Collected data

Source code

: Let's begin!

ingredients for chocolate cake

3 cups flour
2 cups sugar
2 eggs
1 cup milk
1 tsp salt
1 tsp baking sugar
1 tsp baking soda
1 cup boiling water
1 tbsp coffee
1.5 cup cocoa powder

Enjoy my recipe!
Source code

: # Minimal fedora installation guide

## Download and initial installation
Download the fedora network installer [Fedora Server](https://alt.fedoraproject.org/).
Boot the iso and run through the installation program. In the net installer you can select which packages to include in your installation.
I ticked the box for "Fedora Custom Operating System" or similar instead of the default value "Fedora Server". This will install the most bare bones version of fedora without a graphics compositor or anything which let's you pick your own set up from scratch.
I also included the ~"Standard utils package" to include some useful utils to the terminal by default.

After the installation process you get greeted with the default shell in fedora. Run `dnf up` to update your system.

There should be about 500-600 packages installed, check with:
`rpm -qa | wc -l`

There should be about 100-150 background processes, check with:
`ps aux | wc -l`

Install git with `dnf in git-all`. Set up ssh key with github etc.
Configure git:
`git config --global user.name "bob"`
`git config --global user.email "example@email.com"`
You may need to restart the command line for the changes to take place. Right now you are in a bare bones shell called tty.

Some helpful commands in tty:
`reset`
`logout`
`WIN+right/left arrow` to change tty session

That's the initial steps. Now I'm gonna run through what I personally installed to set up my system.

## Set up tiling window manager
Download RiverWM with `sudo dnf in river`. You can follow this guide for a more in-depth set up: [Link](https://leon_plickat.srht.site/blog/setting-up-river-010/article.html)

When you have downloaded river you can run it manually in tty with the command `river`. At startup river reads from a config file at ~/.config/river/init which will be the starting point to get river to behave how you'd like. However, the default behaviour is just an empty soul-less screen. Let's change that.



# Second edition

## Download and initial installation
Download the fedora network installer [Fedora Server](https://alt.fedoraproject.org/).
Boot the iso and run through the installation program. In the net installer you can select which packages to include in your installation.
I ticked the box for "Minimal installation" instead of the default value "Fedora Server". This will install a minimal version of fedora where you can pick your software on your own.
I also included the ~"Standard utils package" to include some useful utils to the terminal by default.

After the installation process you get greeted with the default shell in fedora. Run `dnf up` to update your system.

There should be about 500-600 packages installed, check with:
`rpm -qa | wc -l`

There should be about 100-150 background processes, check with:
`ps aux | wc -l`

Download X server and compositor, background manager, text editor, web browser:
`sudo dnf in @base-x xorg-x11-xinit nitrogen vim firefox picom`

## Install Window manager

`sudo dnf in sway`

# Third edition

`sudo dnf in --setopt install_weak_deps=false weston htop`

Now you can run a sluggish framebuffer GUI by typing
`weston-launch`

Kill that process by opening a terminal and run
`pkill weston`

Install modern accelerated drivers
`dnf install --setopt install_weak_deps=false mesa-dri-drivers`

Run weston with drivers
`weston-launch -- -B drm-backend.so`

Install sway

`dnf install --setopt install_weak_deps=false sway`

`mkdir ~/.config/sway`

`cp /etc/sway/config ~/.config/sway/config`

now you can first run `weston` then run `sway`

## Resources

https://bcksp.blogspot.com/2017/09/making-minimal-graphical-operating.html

WORK ORDER –
Put the stretch from the start of the records through the line containing "fedora installation guide" into a Markdown table with the columns Row and Line, numbering each nonblank line in order and omitting blank lines.

RESPONSE FOR THIS EXERCISE –
| Row | Line |
|---|---|
| 1 | Source code |
| 2 | : Let's begin! |
| 3 | ingredients for chocolate cake |
| 4 | 3 cups flour |
| 5 | 2 cups sugar |
| 6 | 2 eggs |
| 7 | 1 cup milk |
| 8 | 1 tsp salt |
| 9 | 1 tsp baking sugar |
| 10 | 1 tsp baking soda |
| 11 | 1 cup boiling water |
| 12 | 1 tbsp coffee |
| 13 | 1.5 cup cocoa powder |
| 14 | Enjoy my recipe! |
| 15 | Source code |
| 16 | : # Minimal fedora installation guide |